Hallucination at Scale: With embarrassingly parallel Scout spawning, a single hallucination could cascade through the entire research tree. We solved this by enforcing validation at the atomic level—no summary enters the knowledge base without passing HaluGate.

Context Window Management: Tracking context usage across recursive branches whilst deciding optimal split points required careful estimation and strategy selection.

Pure Python HaluGate: Replicating vLLM's Docker-based HaluGate in pure Python required understanding the full 3-stage pipeline and correctly chaining Sentinel → LettuceDetect → NLI models with proper filtering.

Coordination Without Centralisation: Enabling Scouts to explore autonomously whilst maintaining global coherence required careful state management and branch lifecycle tracking.

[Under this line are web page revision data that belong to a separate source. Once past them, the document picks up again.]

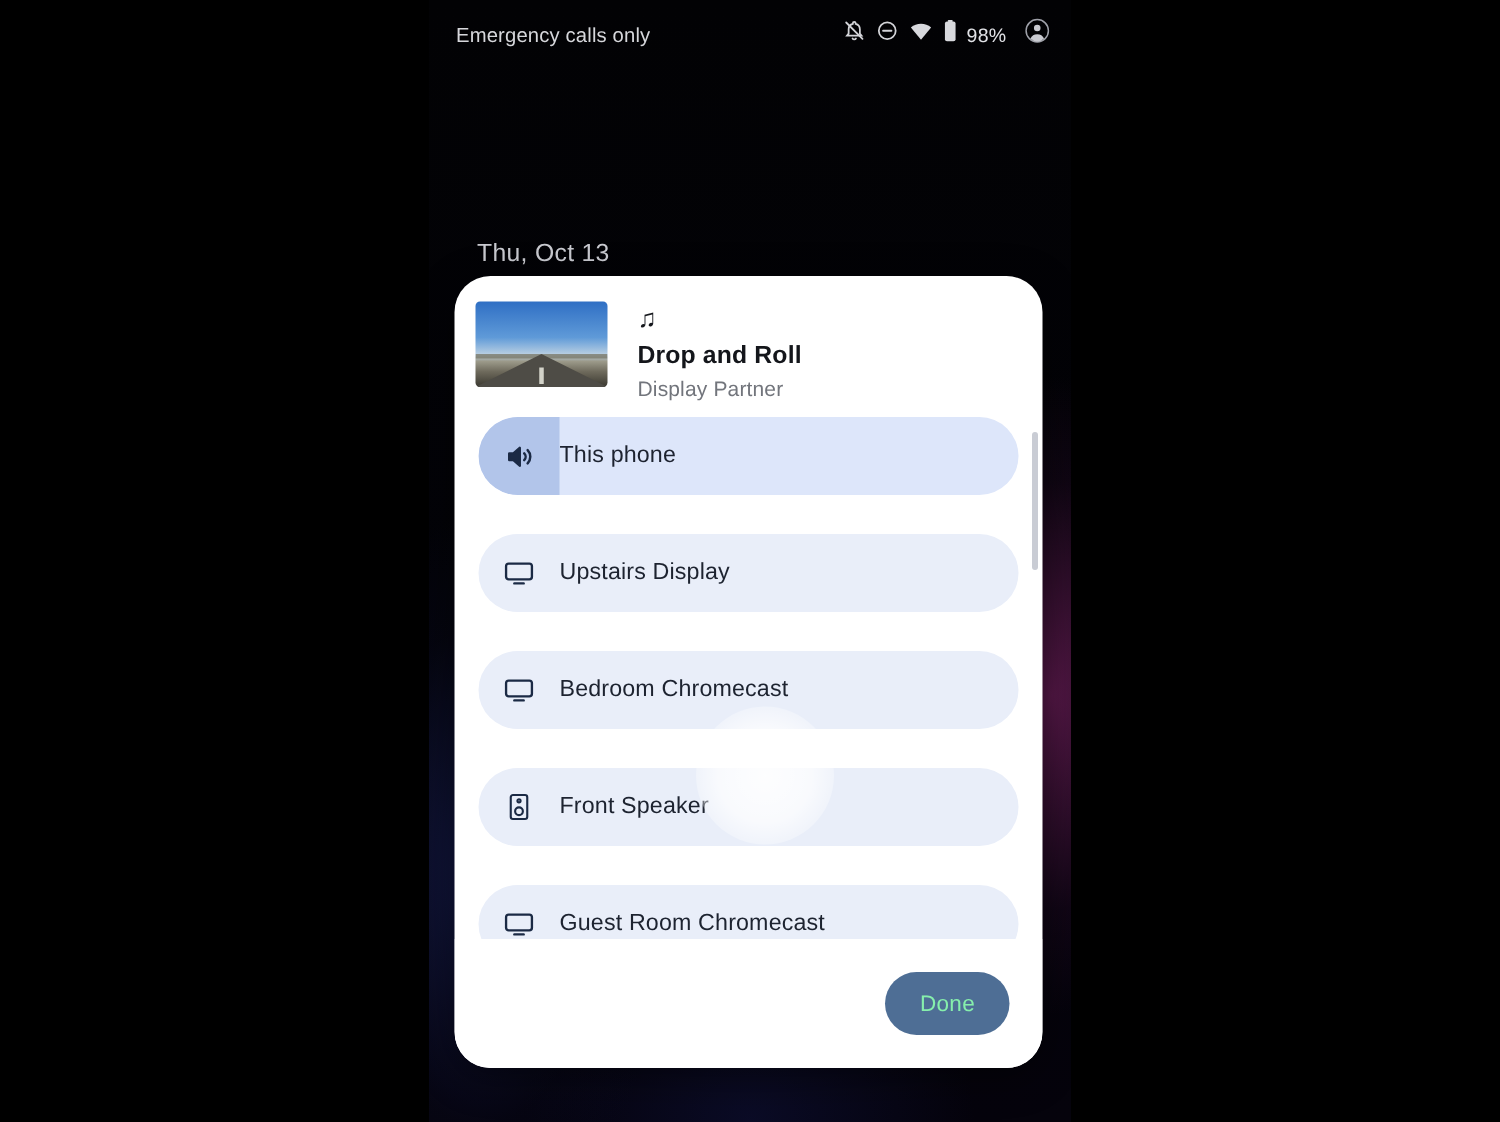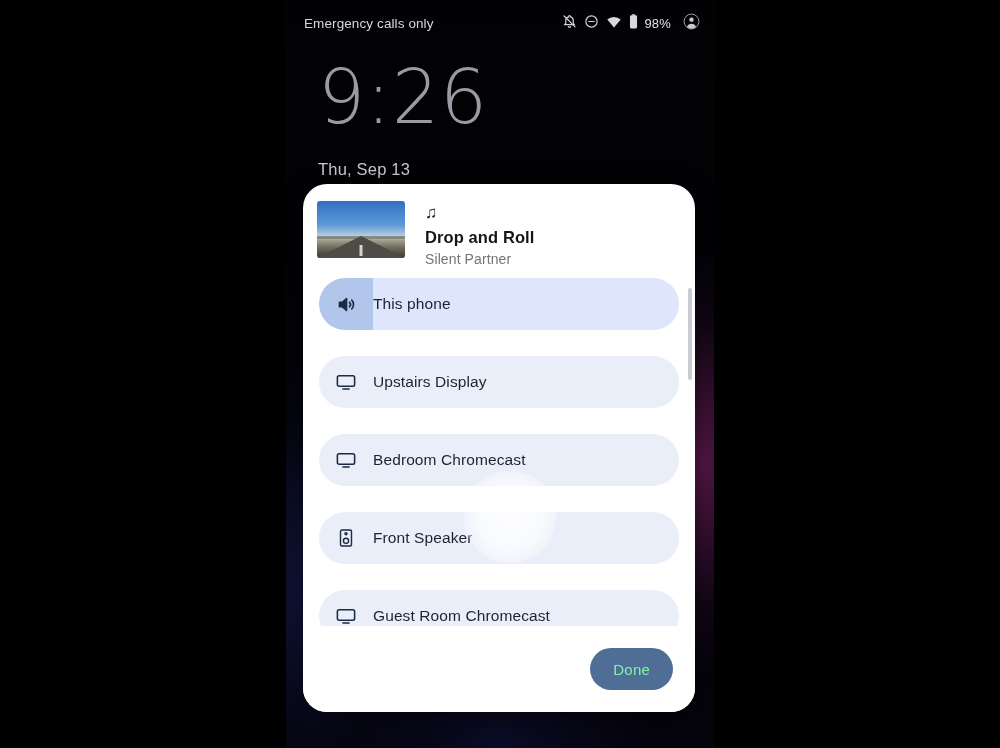--- a/index.html
+++ b/index.html
@@ -326,7 +326,6 @@
       </span>
     </div>
 
-    <div id="clock">9:26</div>
     <div id="date-line">Thu, Sep 13</div>
 
     <div id="output-panel">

• Token-level truth: Pure Python HaluGate achieving 95%+ groundedness on validated summaries
• Intelligent recursion: Master Agent orchestrates Scout spawning based on context thresholds and research heuristics, deciding optimal split strategies (by_field, by_topic, by_time) rather than hard-coded rules
• Epistemic compartmentalisation: Every Scout maintains its own validated knowledge base, preventing hallucination propagation across the research tree
• Full pipeline: From user query → recursive search → validated summaries → hypotheses → visualisation
• Research velocity: Parallel summarisation with configurable concurrency (up to 5 concurrent paper validations per Scout)

Epistemic integrity matters more than the findings themselves. Knowing how much you can trust a model's output is as important as the output itself.

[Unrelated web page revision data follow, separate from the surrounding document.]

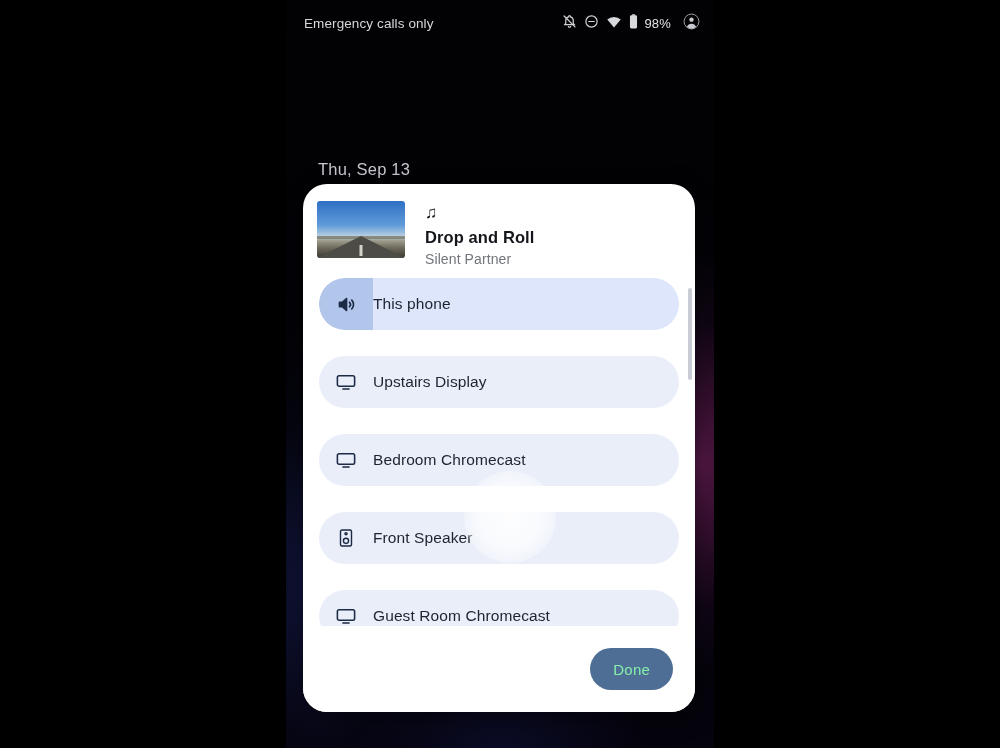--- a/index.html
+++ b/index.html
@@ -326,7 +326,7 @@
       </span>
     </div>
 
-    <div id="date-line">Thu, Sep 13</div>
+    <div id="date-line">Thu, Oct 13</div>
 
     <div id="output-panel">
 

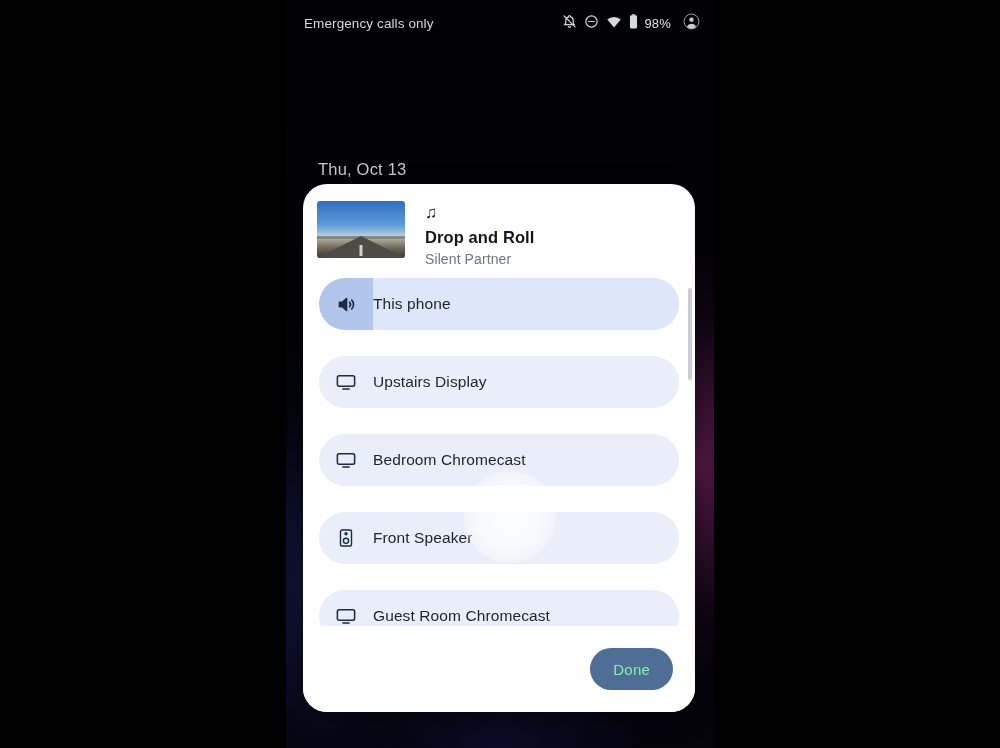--- a/index.html
+++ b/index.html
@@ -341,7 +341,7 @@
         <div id="media-meta">
           <div id="music-note-icon">♫</div>
           <div id="track-title">Drop and Roll</div>
-          <div id="track-artist">Silent Partner</div>
+          <div id="track-artist">Display Partner</div>
         </div>
 
       </div>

Through compartmentalisation, we shifted from "better prompting" to maintenance and development of epistemic integrity. By validating at the atomic level (individual summaries) rather than system level (final report), we enable the best parts of emergent parallel exploration whilst ensuring every single token has foundation in scientific context.

The recursive Scout architecture taught us that homogeneous agents with simple rules can produce complex, valuable behaviour when given the right tools and constraints. You don't need a complex hierarchy—just good primitives and validation.

Citation graph traversal: Currently Scouts split by topic/time/field. Next: follow citation chains to discover foundational papers and recent developments automatically.

Big Loop 2: Implement hypothesis-seeded research loops where top hypotheses from one loop become queries for a deeper investigation phase.

Cross-branch synthesis: Enable Scouts to share insights across branches, allowing discoveries in one subtree to inform exploration in another.

Adaptive groundedness thresholds: Dynamic thresholds based on research phase—stricter for factual claims, relaxed for hypothesis generation.

Academic paper generation: Synthesise validated findings into properly cited academic papers with automatic bibliography generation from Semantic Scholar metadata.